*** Opening of Supplied material ***
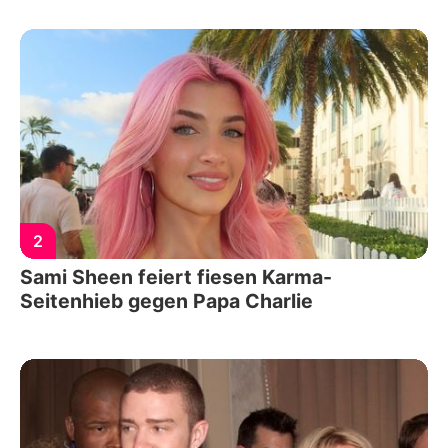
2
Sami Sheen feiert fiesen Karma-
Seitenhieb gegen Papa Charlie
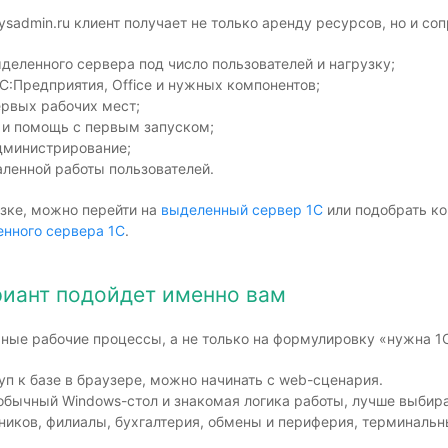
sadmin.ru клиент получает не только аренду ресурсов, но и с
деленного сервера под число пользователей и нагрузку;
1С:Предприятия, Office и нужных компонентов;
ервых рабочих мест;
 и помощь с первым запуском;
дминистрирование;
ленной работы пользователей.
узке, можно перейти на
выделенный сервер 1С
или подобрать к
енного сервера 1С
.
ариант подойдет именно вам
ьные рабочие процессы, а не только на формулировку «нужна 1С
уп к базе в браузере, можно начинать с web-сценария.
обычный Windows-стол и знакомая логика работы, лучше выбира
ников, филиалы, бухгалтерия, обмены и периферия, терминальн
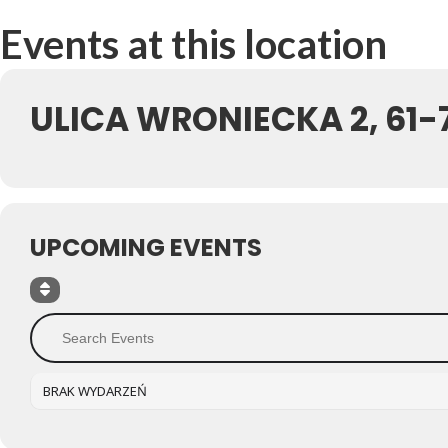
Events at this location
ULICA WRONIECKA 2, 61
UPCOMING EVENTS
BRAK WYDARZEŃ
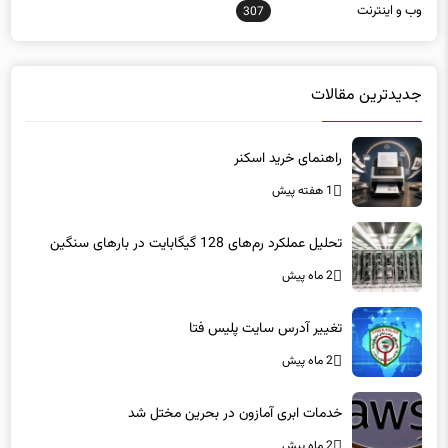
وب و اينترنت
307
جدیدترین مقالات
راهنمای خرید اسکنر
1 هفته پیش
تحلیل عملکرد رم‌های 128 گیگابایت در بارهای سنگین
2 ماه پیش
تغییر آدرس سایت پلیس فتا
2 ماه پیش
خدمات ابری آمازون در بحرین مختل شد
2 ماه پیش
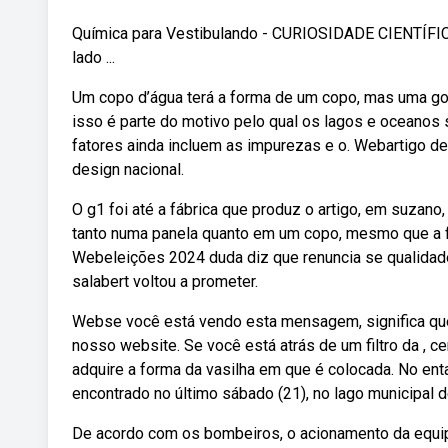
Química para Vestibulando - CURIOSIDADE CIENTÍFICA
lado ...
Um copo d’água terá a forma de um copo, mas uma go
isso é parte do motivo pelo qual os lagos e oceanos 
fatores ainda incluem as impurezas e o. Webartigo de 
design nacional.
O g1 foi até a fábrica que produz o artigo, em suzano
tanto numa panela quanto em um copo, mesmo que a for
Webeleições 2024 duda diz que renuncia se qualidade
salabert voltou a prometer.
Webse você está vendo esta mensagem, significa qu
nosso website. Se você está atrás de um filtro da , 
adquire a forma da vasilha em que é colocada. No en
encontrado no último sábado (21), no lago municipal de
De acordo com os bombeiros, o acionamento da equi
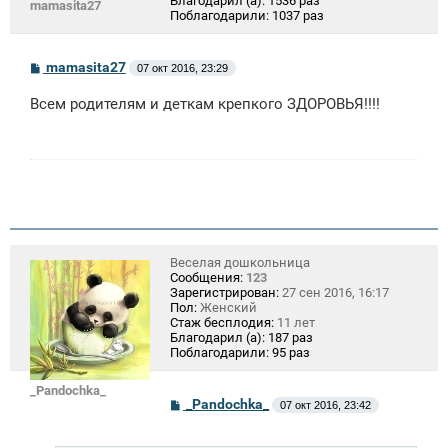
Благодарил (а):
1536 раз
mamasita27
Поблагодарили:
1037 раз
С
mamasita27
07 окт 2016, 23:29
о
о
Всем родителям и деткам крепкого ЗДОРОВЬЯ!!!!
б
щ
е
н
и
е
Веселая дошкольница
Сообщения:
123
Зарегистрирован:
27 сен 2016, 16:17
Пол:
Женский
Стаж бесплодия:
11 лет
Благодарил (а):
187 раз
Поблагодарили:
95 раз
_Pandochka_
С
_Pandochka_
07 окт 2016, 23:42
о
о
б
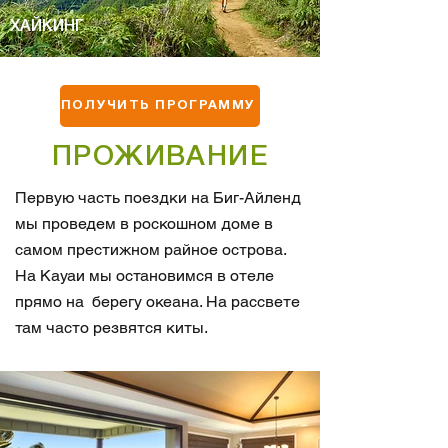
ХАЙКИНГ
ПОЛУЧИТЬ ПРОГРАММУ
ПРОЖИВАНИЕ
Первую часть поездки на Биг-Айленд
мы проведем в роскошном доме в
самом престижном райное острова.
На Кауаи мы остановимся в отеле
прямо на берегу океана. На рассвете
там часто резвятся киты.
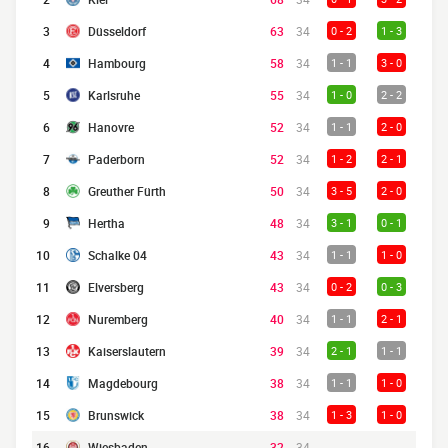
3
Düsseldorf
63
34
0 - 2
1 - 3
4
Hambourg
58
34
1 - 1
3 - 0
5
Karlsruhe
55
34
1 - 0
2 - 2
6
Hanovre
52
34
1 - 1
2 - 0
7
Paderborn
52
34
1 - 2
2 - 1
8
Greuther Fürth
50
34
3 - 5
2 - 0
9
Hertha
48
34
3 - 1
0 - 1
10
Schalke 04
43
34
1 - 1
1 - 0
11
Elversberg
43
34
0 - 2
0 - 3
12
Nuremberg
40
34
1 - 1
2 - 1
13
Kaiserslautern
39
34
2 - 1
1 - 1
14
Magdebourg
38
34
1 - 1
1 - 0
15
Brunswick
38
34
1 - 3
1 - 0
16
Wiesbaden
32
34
*** Close of Supplied material ***
*** Opening of Supplied material ***
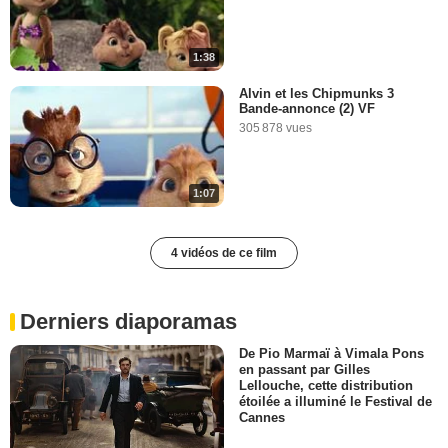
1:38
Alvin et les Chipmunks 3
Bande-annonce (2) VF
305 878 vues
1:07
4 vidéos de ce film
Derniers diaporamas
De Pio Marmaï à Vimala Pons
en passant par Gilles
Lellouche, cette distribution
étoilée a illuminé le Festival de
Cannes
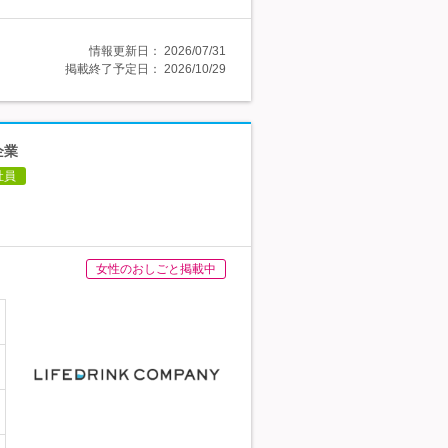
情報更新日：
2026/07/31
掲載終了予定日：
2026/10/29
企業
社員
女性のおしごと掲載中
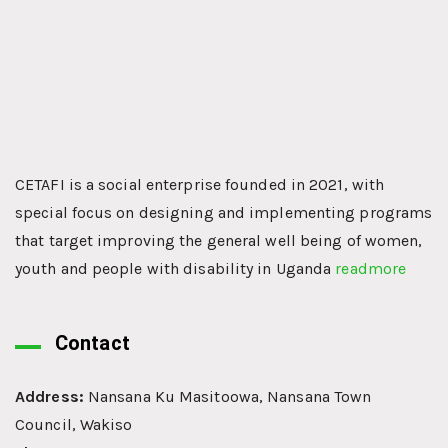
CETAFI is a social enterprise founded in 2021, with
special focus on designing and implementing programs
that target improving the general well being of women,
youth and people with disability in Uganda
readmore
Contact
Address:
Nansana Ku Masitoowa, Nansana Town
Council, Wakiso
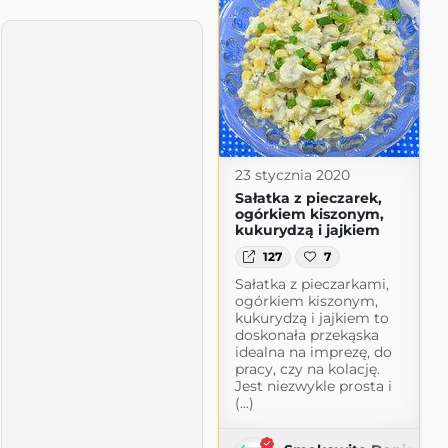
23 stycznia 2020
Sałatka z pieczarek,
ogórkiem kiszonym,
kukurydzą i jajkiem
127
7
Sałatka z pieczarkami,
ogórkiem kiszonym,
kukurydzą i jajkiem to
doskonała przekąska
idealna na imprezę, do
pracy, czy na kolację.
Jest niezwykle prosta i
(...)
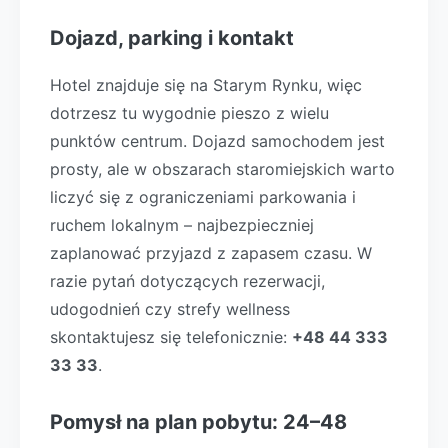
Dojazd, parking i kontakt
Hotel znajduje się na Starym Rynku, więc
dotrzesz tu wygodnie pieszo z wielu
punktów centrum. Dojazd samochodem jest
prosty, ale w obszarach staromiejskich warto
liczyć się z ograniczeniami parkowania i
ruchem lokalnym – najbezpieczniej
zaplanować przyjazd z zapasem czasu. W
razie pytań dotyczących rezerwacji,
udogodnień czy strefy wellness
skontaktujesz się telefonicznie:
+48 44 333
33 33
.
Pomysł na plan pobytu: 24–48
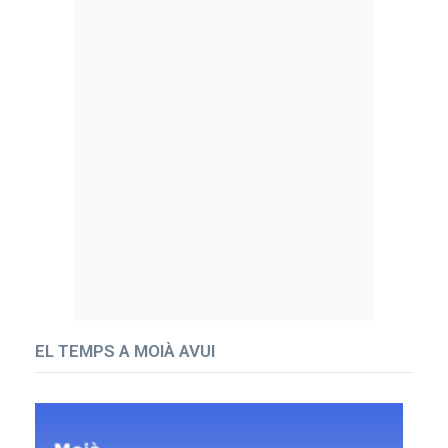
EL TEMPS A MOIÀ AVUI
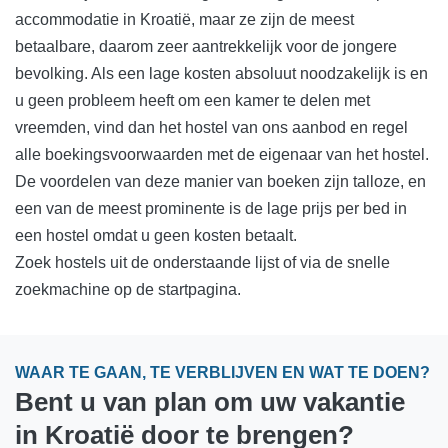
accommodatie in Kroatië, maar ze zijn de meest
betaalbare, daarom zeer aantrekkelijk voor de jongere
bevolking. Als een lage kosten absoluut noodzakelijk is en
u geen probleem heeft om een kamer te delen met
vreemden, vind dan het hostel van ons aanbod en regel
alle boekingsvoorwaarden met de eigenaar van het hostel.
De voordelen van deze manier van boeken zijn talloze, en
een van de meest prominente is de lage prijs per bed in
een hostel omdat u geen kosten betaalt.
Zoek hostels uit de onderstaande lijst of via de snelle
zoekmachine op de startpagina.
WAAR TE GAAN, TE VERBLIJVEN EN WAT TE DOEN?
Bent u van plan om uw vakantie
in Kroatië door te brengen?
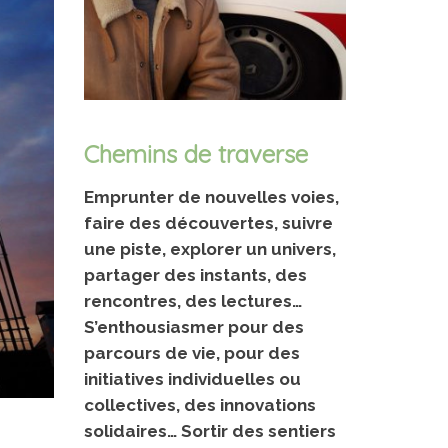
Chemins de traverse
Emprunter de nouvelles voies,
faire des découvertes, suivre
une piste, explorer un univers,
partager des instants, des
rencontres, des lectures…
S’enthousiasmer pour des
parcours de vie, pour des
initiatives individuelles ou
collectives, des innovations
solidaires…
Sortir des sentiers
*** Close of Supplied material ***
*** Opening of Supplied material ***
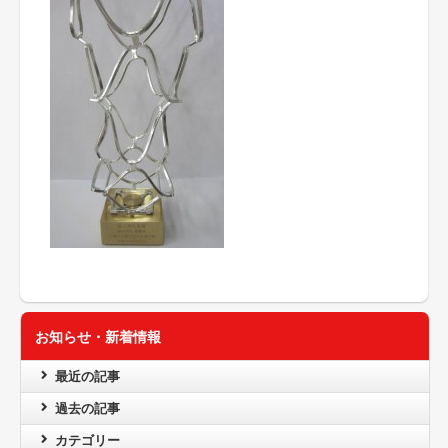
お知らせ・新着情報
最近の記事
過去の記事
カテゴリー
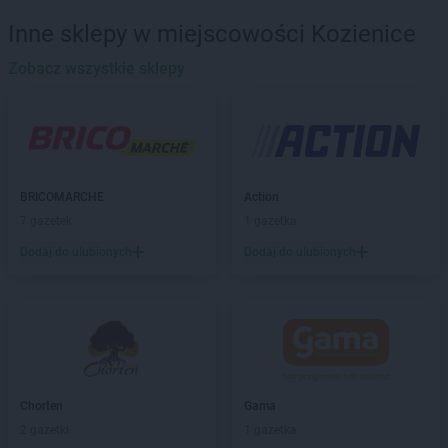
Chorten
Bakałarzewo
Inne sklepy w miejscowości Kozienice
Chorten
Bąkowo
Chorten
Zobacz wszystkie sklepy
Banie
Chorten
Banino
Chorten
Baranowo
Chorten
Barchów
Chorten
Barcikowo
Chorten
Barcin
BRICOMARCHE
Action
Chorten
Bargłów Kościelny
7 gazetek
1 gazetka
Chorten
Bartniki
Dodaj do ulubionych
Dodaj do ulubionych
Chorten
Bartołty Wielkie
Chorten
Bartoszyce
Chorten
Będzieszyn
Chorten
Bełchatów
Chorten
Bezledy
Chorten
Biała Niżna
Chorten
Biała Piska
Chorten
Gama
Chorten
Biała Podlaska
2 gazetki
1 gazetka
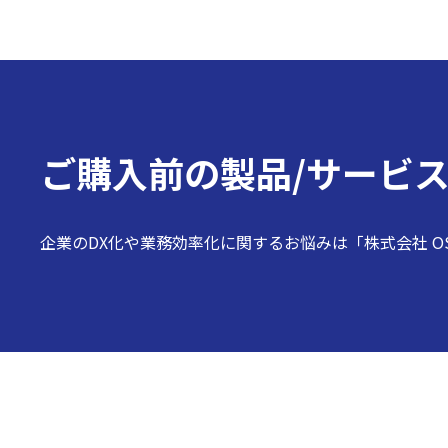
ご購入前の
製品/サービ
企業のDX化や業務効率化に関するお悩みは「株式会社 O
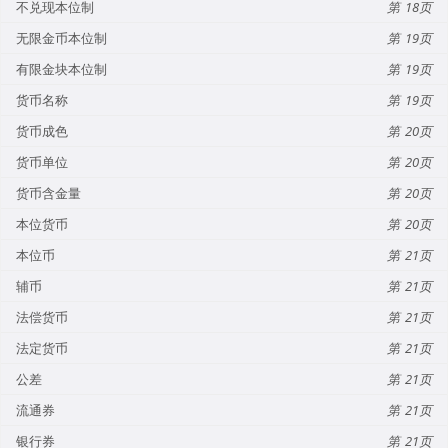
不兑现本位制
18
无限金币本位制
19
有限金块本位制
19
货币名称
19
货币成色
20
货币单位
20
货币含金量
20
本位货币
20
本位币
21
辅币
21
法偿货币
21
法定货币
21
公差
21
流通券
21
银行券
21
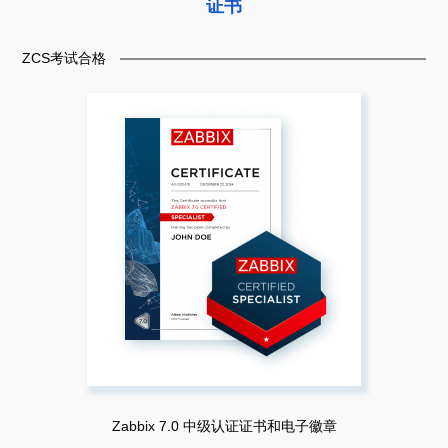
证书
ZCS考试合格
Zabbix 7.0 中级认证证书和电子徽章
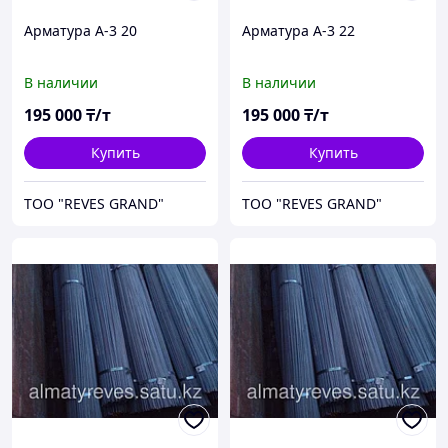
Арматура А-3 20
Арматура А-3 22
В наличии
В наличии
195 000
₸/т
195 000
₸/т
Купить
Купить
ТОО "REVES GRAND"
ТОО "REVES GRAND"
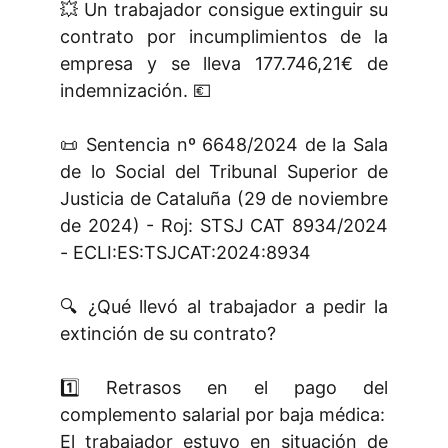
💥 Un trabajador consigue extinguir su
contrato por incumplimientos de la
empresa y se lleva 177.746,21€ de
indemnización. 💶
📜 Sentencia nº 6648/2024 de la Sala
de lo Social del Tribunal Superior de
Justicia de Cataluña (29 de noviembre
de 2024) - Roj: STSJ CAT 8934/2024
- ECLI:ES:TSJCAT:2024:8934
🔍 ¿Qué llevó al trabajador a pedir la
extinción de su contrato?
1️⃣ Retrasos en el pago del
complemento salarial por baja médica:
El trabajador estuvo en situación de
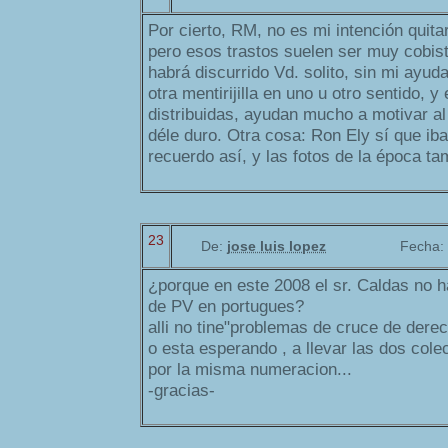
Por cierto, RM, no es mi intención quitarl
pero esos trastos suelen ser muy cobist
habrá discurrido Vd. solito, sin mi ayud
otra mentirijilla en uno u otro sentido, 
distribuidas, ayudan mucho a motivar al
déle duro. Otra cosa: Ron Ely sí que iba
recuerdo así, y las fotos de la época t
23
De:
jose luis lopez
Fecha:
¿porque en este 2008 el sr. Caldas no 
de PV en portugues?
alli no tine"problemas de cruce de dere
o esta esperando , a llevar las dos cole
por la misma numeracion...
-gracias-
*** Close of Supplied material ***
## Exercise details
Your answer should be the lines above from the one containing "vreemden, vind dan" through the one containing "in Kroatië door te brengen?", copied exactly and with both ends kept.

## Reply to the exercise
vreemden, vind dan het hostel van ons aanbod en regel
alle boekingsvoorwaarden met de eigenaar van het hostel.
De voordelen van deze manier van boeken zijn talloze, en
een van de meest prominente is de lage prijs per bed in
een hostel omdat u geen kosten betaalt.
Zoek hostels uit de onderstaande lijst of via de snelle
zoekmachine op de startpagina.
WAAR TE GAAN, TE VERBLIJVEN EN WAT TE DOEN?
Bent u van plan om uw vakantie
in Kroatië door te brengen?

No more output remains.